One of the most important goals of atomic scattering research is to advance our understanding of the few-body problem. The few-body dynamics is characterized by the relative importance of the first-order versus various higher-order mechanisms. One higher-order process that is particularly important in ionization is known as post-collision interaction (PCI). Here, after the primary interaction, the projectile and the electron interact with each other again in the outgoing part of the collisions. The importance of PCI is known to maximize for ejected electron velocities equal to the projectile velocity (velocity matching). We have performed kinematically complete experiments on ionization of H$_{\mathrm{2}}$ and He by 75 keV proton impact.

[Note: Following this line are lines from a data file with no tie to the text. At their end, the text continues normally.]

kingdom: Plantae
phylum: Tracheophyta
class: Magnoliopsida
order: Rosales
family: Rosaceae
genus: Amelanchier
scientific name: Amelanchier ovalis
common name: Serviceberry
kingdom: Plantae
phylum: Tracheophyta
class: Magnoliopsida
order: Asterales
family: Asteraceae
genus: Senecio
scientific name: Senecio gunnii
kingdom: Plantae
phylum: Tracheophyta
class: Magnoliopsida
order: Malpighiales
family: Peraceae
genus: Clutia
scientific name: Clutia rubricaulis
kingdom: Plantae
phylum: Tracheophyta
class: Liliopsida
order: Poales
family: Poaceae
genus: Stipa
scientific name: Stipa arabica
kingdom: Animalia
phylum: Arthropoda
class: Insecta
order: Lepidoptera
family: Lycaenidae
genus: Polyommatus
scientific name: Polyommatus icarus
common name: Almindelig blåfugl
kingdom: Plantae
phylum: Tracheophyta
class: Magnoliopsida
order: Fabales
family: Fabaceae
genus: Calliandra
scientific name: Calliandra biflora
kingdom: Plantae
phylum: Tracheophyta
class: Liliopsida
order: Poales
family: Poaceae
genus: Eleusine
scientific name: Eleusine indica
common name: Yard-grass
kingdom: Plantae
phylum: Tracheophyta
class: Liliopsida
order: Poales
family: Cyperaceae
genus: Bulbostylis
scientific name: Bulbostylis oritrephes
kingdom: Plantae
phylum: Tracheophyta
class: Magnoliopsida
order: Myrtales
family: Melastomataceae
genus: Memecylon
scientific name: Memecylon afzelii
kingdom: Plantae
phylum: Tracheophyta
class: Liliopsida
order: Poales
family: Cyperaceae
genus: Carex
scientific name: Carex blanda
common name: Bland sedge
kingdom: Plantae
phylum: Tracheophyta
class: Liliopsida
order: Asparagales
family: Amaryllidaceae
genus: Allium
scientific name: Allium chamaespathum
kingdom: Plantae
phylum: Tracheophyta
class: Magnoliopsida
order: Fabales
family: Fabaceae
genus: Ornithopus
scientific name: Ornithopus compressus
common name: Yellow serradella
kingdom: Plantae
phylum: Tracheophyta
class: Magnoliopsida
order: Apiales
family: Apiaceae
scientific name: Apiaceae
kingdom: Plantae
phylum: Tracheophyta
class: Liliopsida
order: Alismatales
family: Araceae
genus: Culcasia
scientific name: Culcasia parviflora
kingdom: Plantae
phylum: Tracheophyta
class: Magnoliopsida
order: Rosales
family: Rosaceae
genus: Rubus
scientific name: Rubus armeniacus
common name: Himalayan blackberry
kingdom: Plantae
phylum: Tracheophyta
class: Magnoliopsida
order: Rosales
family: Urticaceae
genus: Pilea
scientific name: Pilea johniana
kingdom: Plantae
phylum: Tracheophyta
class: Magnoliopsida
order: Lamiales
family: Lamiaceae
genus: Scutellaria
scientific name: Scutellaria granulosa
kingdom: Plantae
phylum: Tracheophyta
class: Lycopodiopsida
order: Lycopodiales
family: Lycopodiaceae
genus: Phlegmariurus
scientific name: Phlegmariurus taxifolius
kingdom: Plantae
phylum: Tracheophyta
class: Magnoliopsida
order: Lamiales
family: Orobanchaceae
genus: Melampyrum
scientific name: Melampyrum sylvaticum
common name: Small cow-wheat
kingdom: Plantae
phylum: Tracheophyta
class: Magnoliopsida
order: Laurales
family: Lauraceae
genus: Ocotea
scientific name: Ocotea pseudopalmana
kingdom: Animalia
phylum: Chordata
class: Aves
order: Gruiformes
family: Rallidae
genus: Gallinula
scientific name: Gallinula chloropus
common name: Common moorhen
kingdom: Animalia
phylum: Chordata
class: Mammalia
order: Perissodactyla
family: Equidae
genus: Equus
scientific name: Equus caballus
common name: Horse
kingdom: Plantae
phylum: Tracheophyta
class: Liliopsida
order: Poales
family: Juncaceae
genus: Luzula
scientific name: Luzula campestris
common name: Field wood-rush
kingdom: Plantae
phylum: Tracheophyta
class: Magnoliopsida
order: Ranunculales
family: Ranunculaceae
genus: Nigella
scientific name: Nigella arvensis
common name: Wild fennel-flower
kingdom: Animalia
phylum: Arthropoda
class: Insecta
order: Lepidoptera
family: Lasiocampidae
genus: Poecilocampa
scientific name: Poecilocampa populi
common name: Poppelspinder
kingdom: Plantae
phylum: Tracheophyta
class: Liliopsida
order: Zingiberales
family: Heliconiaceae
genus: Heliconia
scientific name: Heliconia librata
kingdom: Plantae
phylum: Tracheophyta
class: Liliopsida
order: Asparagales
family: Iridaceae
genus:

The experiment was performed for various fixed energy losses for each target corresponding to the region around the velocity matching. Fully differential cross sections (FDCS) were analyzed for electrons ejected into the scattering plane (spanned by the initial and final projectile momenta) for various fixed scattering angles as a function of the electron emission angle. At small scattering angles the FDCS are dominated by a strong peak structure at 0$^{\mathrm{o}}$. At larger scattering angles a resolved second peak (the binary peak) is seen near the direction of the momentum transfer vector. The data were compared to two conceptually very similar calculations. Surprisingly, large differences between the experimental data and theory and between both calculations were found. This demonstrates that near the matching velocity the FDCS are very sensitive to the details of the few-body dynamics. Furthermore, significant differences between the FDCS for the two target species were found.